John buried his face in his hands. When he looked up again, he looked utterly defeated. ‘Well, can you come up with a bette
r idea?’ he said. ‘I can’t think of any other solution. I mean, God, Lexi. Work is shit at the moment. I mean, really shit.’ His voice caught. ‘The twins just seem to need money all the time. Money and lifts and clothes and gym classes and riding lessons and music classes and school trips. It’s one thing after another. I’m hard up against it and worrying about Mum is just one thing I don’t need.’
I rubbed my jaw. As far as I knew, John was doing really well. He must be ploughing all his money back into the business. But, if cash flow was an issue, why didn’t Anastasia get a job? Even something part-time while the twins were at school?
‘All right, all right,’ I said. ‘But isn’t this something that should come from Mum herself? She needs to believe she needs to move, otherwise it’ll be a disaster. We can’t force her.’
‘That’s where we come in. We need to plant the idea in her head. Water it.’

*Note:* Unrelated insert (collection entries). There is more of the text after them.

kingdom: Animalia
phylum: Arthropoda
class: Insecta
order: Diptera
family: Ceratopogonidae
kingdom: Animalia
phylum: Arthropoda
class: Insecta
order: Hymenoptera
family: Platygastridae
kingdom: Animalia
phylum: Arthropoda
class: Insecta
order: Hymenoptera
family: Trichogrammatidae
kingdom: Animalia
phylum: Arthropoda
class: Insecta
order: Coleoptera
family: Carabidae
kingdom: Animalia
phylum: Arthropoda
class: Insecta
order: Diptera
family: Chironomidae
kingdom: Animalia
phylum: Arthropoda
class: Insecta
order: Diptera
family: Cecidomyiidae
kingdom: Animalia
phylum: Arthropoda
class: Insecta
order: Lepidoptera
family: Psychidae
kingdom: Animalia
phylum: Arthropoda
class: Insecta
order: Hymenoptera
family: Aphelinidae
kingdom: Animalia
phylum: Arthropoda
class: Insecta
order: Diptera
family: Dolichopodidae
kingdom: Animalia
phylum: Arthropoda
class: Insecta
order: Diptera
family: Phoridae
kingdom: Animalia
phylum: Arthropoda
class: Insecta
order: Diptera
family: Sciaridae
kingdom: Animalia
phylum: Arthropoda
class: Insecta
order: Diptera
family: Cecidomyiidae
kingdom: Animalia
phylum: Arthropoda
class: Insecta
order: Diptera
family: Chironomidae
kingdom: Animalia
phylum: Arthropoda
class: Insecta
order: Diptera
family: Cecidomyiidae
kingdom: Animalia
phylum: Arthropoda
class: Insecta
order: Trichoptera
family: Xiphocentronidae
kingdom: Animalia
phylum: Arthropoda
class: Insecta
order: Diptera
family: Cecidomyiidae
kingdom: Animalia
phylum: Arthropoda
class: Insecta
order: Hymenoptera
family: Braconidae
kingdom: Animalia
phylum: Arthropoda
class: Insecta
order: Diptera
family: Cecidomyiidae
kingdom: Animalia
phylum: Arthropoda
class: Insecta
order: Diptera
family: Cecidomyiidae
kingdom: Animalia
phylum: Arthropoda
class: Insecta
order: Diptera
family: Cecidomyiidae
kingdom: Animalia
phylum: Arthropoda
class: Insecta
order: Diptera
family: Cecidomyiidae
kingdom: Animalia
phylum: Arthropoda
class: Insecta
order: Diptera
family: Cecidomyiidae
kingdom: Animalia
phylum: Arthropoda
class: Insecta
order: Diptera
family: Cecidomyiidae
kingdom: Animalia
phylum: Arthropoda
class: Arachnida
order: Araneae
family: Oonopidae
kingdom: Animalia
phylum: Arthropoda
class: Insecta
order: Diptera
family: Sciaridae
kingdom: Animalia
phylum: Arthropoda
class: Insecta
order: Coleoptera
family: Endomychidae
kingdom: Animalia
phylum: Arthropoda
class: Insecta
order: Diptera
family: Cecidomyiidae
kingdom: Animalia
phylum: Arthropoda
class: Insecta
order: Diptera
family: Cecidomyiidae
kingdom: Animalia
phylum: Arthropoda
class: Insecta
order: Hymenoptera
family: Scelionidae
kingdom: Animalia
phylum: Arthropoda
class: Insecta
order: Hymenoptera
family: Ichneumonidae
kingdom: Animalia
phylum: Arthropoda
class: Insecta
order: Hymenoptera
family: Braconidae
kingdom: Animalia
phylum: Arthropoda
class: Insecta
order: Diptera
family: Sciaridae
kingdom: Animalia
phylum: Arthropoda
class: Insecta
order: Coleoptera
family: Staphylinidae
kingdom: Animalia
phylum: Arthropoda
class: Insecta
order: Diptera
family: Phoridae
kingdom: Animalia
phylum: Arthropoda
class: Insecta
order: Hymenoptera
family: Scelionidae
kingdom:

I laughed. ‘Good luck with that!’
John narrowed his eyes and exhaled. ‘We could always try to expedite things.’ His voice was low and I wasn’t sure I’d heard correctly.
‘Expedite?’
He cocked his head. ‘You know … speed things up a little.’
I shook my head.
‘Do small things to make her start doubting herself.’
‘What?’ I stared at my brother.
John shifted awkwardly on his seat. ‘You know … there are ways. It wouldn’t be too difficult.’
‘John! That’s evil! Pure evil. How could you even think of such a thing?’
He closed his eyes. He had the grace to look sheepish, I’ll give him that. ‘But if we don’t,’ he said, ‘how are we going to get her to agree to move?’
‘How about we talk to her? Express our concerns. Good grief, John, she’s our mother, not the enemy!’
John drained his pint. ‘Anyway, think about it. I’m going to do some research, check out some places.’
I closed my eyes.
‘I’ll send you some info,’ he said. ‘Maybe we can see a few places together.’ I didn’t say anything. ‘Look, I know what you’re thinking,’ John continued. ‘But they have nice retirement villages these days.’